Dopo la seconda critica di Sraffa, e dopo un breve e straordinario periodo di discussione animata (v. Harcourt, 1972), nei confronti della teoria del valore si è oggi ristabilita una veduta riposante, curiosamente analoga a quella rilevata dallo stesso Sraffa nel 1926: “Un fatto che colpisce nella posizione attuale della scienza economica è il quasi unanime accordo che si è formato fra gli economisti intorno alla teoria del valore di concorrenza che trae ispirazione dalla fondamentale simmetria delle forze della domanda e di quelle dell’offerta ed è basata sull’ipotesi che le cause essenziali della determinazione del prezzo di particolari merci possano essere semplificate e raggruppate in modo da venire rappresentate da una coppia di curve intersecantisi di domanda e di offerta collettiva. Questo stato di cose è in così marcato contrasto con le controversie sulla teoria del valore le quali hanno caratterizzato l’economia politica del secolo scorso, che quasi si crederebbe che da quegli urti di pensiero sia finalmente sprizzata la scintilla di una verità definitiva.
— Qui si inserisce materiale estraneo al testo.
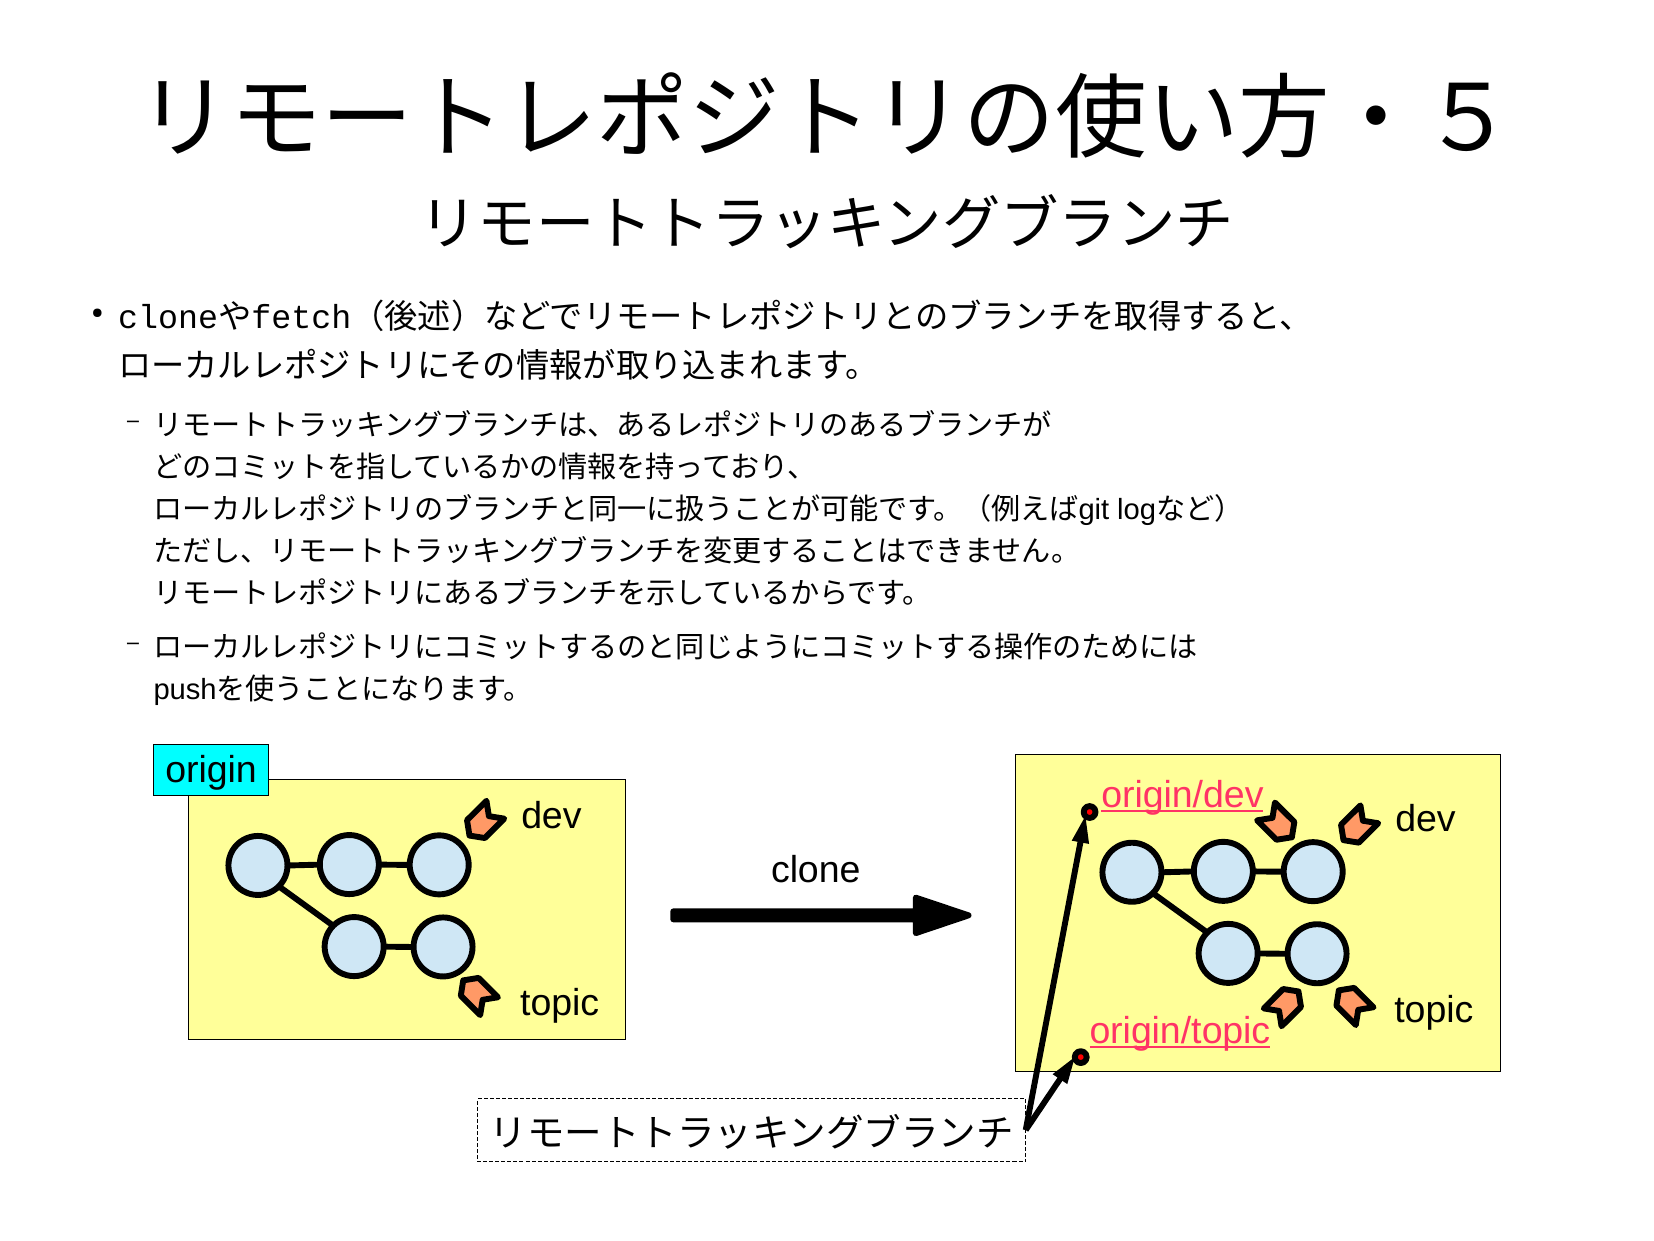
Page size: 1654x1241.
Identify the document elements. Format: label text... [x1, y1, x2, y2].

text_box topic [1379, 981, 1489, 1039]
text_box [188, 779, 626, 1040]
text_box [673, 897, 969, 934]
text_box origin [153, 744, 269, 796]
text_box リモートトラッキングブランチ [477, 1098, 939, 1145]
text_box clone [756, 840, 876, 898]
text_box origin/topic [1074, 1002, 1288, 1060]
text_box [1015, 754, 1501, 1072]
text_box dev [1380, 790, 1471, 847]
text_box origin/dev [1086, 766, 1288, 824]
list cloneやfetch（後述）などでリモートレポジトリとのブランチを取得すると、 ローカルレポジトリにその情報が取り込まれます。 リモートトラッキングブランチは、あるレポジトリのあるブランチが どのコミットを指しているかの情報を持っており、 ローカルレポジトリのブランチと同一に扱うことが可能です。（例えばgit logなど） ただし、リモートトラッキングブランチを変更することはできません。 リモートレポジトリにあるブランチを示しているからです。 ローカルレポジトリにコミットするのと同じようにコミットする操作のためには pushを使うことになります。 [82, 290, 1538, 709]
text_box topic [505, 974, 615, 1032]
title リモートレポジトリの使い方・５ リモートトラッキングブランチ [82, 49, 1571, 257]
text_box dev [506, 787, 597, 845]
Gli scettici potrebbero forse pensare che l’accordo sia dovuto, più che alla convinzione di ciascuno, all’indifferenza che i più sentono oggi di fronte alla teoria del valore; indifferenza giustificata dal fatto che questa, più che ogni altra parte della teoria economica, ha perduto molta della sua importanza diretta per la politica pratica, e specialmente in rapporto a dottrine di cambiamenti sociali, che in altri tempi le era stata data da Ricardo, e poi da Marx, e contro di essi dagli economisti borghesi; essa si è trasformata sempre più in ‘una tecnica del pensiero’ che non fornisce alcun ‘risultato concreto immediatamente applicabile alla pratica’” [Sraffa rinvia qui alla Introduzione di Keynes ai Cambridge Economic Handbooks] (v. Sraffa, 1986).

La teoria del valore, tuttavia, non è una parte della teoria economica come le altre, poiché costituisce il momento in cui si decide l’oggetto e lo scopo del ragionamento economico Senza una qualche inclinazione, l’economia politica davvero si riduce a “uno strumento pedagogico che, un poco come lo studio dei classici, e al contrario dello studio delle scienze esatte o del diritto, ha scopi esclusivamente formativi della mente, e perciò è poco atto a suscitare le passioni degli uomini, anche se uomini accademici, e rispetto al quale non val la pena di dipartirsi da una ormai accettata tradizione” (v. Sraffa, ibid).